My Java program is being handed JSON of the following form (althought the values will change all the time):
{"order":{"booze":"1","handled":"0","credits":"0.6",
"execute":0,"available":["299258"],"approved":[],
"blizzard":"143030","reviewable":["930932","283982","782821"],
"units":"6","pending":["298233","329449"],"hobbit":"blasphemy"}}
I'm looking for the easiest, efficient, surefire way of cherry-picking specific values out of this JSON string and aggregating them into a List<Long>.
Specifically, I'm looking to extract-and-aggregate all of the "ids", that is, all the numeric values that you see for the available, approved, reviewable and pending fields. Each of these fields is an array of 0+ "ids". So, in the example above, we see the following breakdown of ids:
available: has 1 id (299258)
approved: has 0 ids
reviewable: has 3 ids (930932, 283982, 782821)
pending: has 2 ids (298233, 329449)
I need some Java code to run and produce a List<Long> with all 6 of these extracted ids, in no particular order. The ids just need to make it into the list.

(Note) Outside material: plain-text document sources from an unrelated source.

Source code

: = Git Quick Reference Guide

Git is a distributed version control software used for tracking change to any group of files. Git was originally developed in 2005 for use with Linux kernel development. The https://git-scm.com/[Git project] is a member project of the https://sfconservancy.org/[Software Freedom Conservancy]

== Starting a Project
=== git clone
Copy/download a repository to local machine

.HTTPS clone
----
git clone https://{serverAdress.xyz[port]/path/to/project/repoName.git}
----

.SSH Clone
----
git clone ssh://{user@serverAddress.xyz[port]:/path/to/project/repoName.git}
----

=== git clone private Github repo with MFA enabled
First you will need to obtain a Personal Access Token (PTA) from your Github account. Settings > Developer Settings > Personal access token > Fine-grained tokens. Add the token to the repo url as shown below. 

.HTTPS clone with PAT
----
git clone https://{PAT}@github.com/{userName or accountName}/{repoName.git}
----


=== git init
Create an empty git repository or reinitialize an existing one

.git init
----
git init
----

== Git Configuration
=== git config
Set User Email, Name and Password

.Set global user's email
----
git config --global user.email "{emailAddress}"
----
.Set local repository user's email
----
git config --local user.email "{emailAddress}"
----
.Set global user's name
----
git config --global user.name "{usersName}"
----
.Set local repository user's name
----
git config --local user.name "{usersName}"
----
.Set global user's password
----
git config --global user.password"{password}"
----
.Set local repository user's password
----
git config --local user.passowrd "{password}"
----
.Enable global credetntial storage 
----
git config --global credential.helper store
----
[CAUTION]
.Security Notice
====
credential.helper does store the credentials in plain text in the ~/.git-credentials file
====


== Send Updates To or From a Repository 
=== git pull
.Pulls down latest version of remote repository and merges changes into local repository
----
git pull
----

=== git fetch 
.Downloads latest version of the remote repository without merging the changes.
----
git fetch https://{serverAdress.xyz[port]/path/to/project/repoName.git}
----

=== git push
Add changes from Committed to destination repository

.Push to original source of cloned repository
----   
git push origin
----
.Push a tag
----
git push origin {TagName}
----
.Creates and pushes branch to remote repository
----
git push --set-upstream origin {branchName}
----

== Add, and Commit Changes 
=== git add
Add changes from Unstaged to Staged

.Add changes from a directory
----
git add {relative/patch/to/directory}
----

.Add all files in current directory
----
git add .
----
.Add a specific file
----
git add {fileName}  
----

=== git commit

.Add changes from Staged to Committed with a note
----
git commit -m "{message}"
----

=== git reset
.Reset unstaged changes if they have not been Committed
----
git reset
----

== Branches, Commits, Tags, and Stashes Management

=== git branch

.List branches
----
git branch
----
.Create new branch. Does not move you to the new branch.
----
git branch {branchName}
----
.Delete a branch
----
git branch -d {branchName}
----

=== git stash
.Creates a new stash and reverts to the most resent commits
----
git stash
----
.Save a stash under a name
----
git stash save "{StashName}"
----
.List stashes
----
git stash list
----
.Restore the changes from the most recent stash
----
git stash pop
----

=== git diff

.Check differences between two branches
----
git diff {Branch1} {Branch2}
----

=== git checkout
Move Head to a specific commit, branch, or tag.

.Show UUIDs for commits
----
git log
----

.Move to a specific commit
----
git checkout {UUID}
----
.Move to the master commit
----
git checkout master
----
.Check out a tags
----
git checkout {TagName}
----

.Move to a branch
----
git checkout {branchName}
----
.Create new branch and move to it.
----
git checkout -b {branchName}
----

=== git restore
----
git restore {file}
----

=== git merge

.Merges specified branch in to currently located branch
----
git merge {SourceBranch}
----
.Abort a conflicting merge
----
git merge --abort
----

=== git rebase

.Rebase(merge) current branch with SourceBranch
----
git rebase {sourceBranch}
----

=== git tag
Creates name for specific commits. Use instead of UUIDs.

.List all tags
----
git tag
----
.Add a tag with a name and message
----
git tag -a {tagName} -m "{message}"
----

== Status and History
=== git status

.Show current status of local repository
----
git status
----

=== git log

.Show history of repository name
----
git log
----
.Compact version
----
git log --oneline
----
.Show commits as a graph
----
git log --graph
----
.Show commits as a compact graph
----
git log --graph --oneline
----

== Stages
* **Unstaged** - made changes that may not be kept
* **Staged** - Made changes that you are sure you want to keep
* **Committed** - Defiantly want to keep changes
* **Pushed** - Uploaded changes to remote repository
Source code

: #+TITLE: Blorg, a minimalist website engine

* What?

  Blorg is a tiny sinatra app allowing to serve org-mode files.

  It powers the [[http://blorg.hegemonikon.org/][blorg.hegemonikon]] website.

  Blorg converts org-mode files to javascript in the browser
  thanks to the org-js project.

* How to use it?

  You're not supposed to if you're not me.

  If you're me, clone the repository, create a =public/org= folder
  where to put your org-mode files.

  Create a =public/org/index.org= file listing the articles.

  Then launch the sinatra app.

This feels like an incredibly complex, convoluded regex, and I'm not even sure where too begin. Any help at all is enormously appreciated. Thanks in advance.
The easiest way IMO is use a json library such as gson, jackson, json.org, etc, parse de JSON into an object and create a new List<Long> with the values of the properties you need.
Pseudocode with gson:
class Order {
long[] available;
long[] approved;
...
}
Order order = gson.fromJson("{ your json goes here }", Order.class);
List<Long> result = new ArrayList<Long>();
result.add(order.getAvailable());
result.add(order.getApproved());
...
Pseudocode with json.org/java:
JSONObject myobject = new JSONObject("{ your json goes here"});
JSONObject order = myobject.getJSONObject("order");
List<Long> result = new ArrayList<Long>();
for (int i=0; i<order.getJSONArray("approved").length(); i++) {
Long value = order.getJSONArray("approved").getLong(i);
result.add(value);
}
...